## Stored data
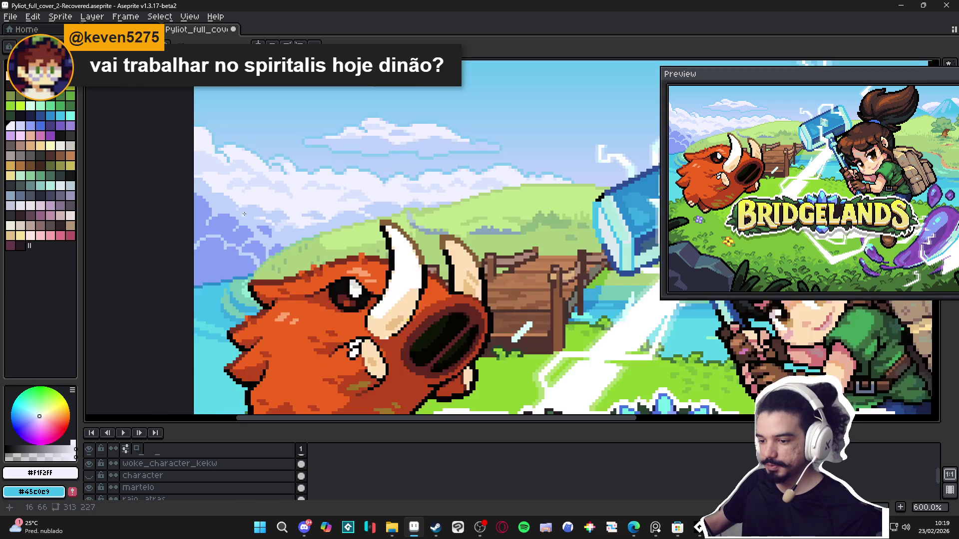
scroll(195, 170, "up", 2)
left_click(191, 165, "alt")
scroll(240, 239, "down", 4)
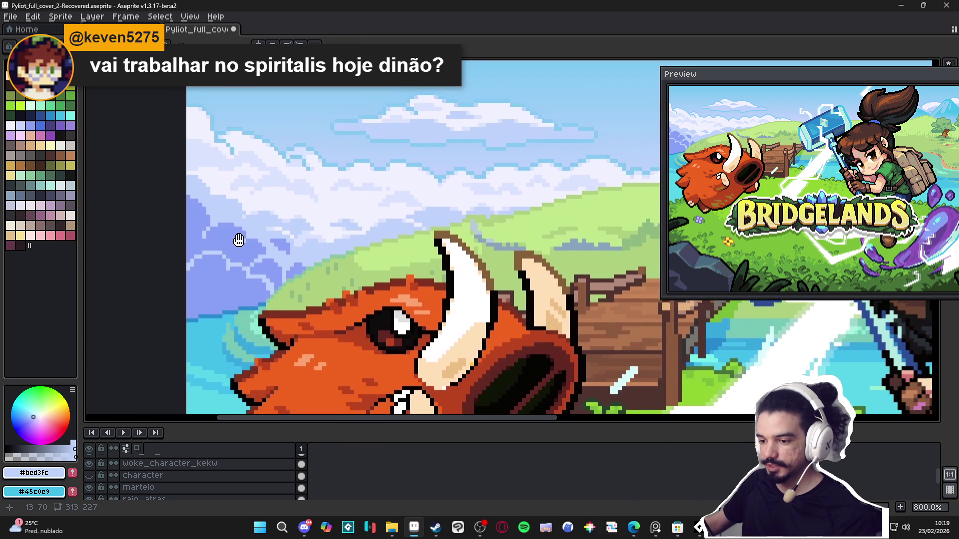
scroll(213, 190, "up", 3)
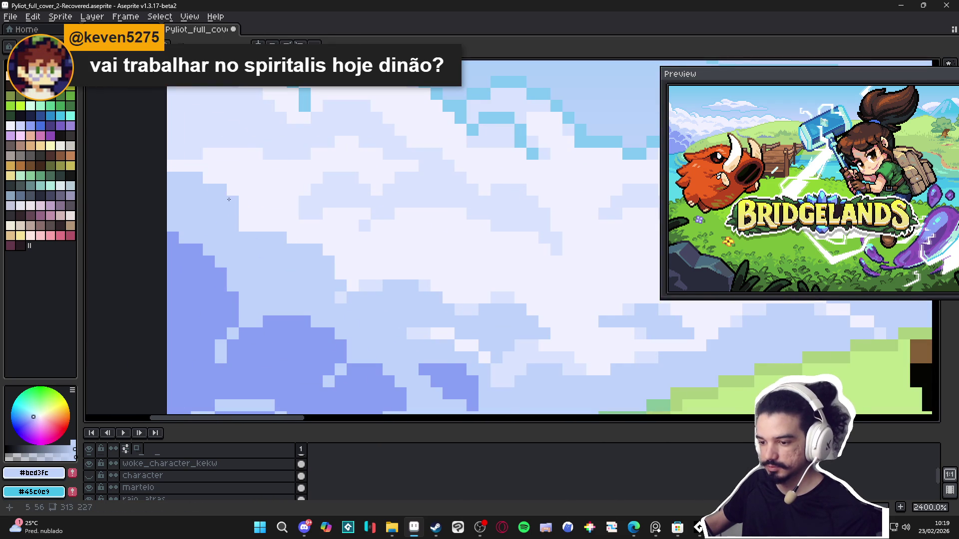
scroll(230, 210, "down", 3)
scroll(233, 240, "down", 1)
scroll(233, 244, "up", 1)
left_click(233, 243, "alt")
scroll(233, 244, "up", 3)
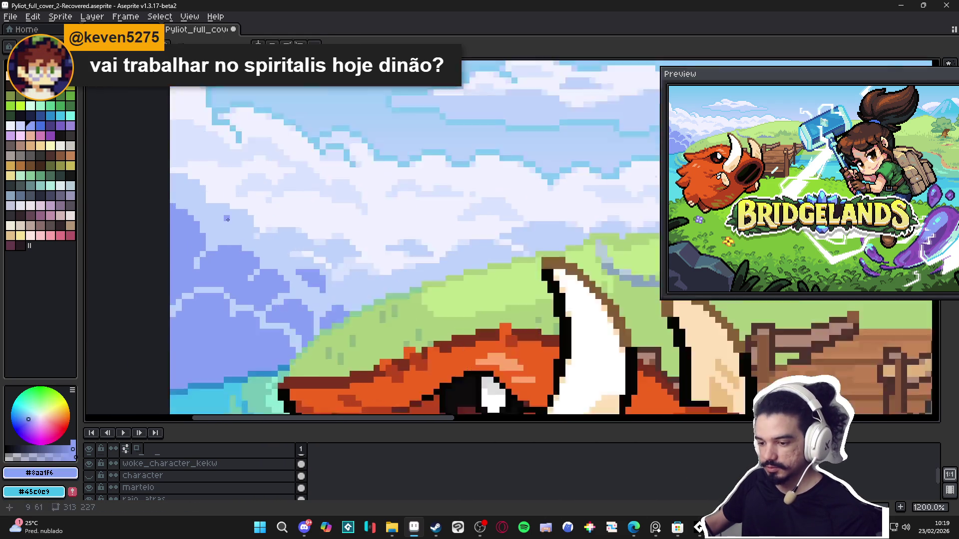
left_click(232, 229)
left_click(221, 230)
left_click(244, 241)
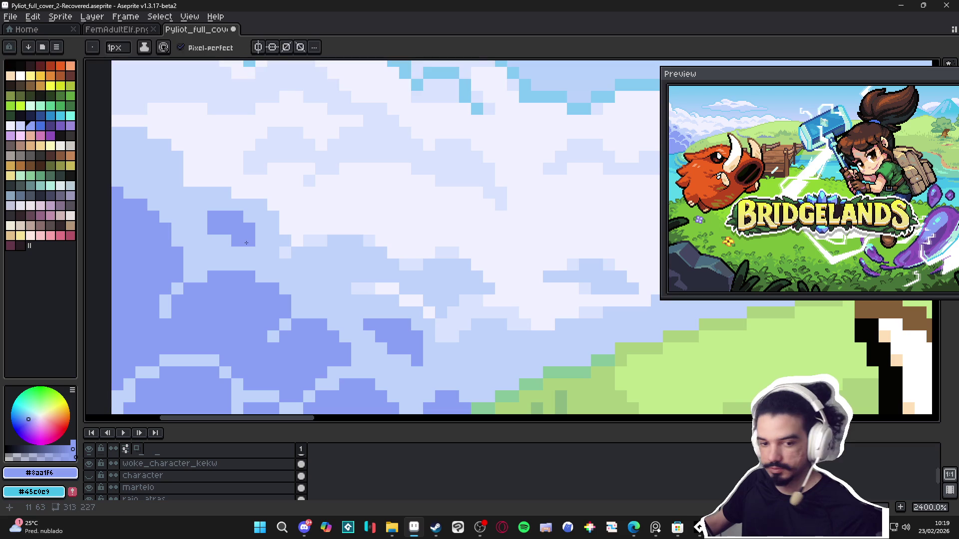
scroll(258, 245, "down", 5)
scroll(258, 245, "down", 3)
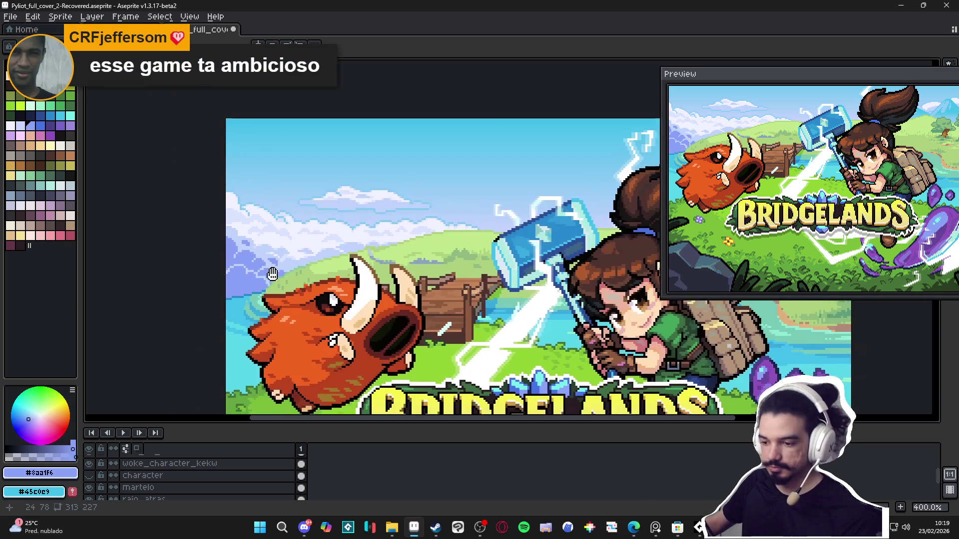
key("ctrl+s")
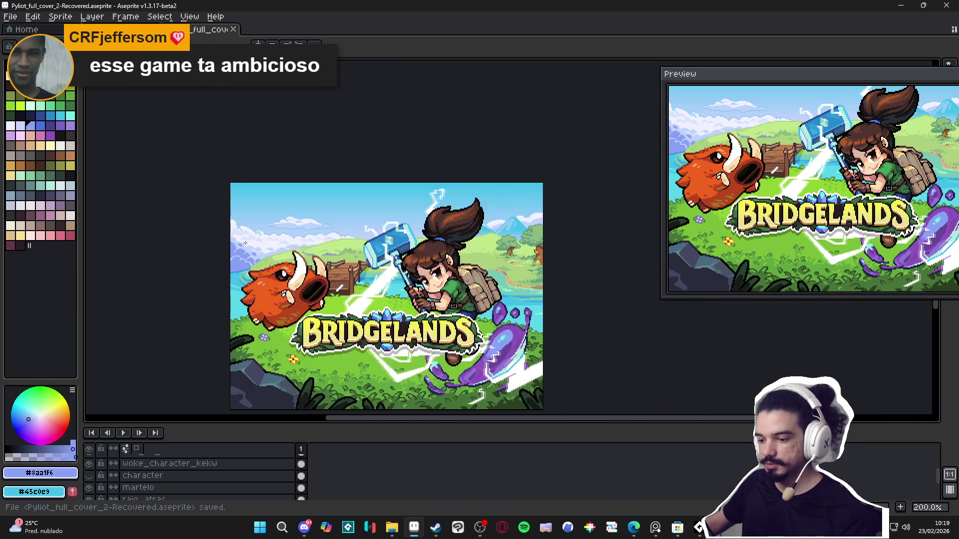
- Sample the light sky blue #bcd3fc and a paler cloud blue, then zoom back out
scroll(216, 228, "up", 6)
left_click(216, 228, "alt")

## About this exercise
Pictures do not belong in the copy. Output all of the records exactly.

## Output of the task
scroll(195, 170, "up", 2)
left_click(191, 165, "alt")
scroll(240, 239, "down", 4)
scroll(213, 190, "up", 3)
scroll(230, 210, "down", 3)
scroll(233, 240, "down", 1)
scroll(233, 244, "up", 1)
left_click(233, 243, "alt")
scroll(233, 244, "up", 3)
left_click(232, 229)
left_click(221, 230)
left_click(244, 241)
scroll(258, 245, "down", 5)
scroll(258, 245, "down", 3)
key("ctrl+s")
- Sample the light sky blue #bcd3fc and a paler cloud blue, then zoom back out
scroll(216, 228, "up", 6)
left_click(216, 228, "alt")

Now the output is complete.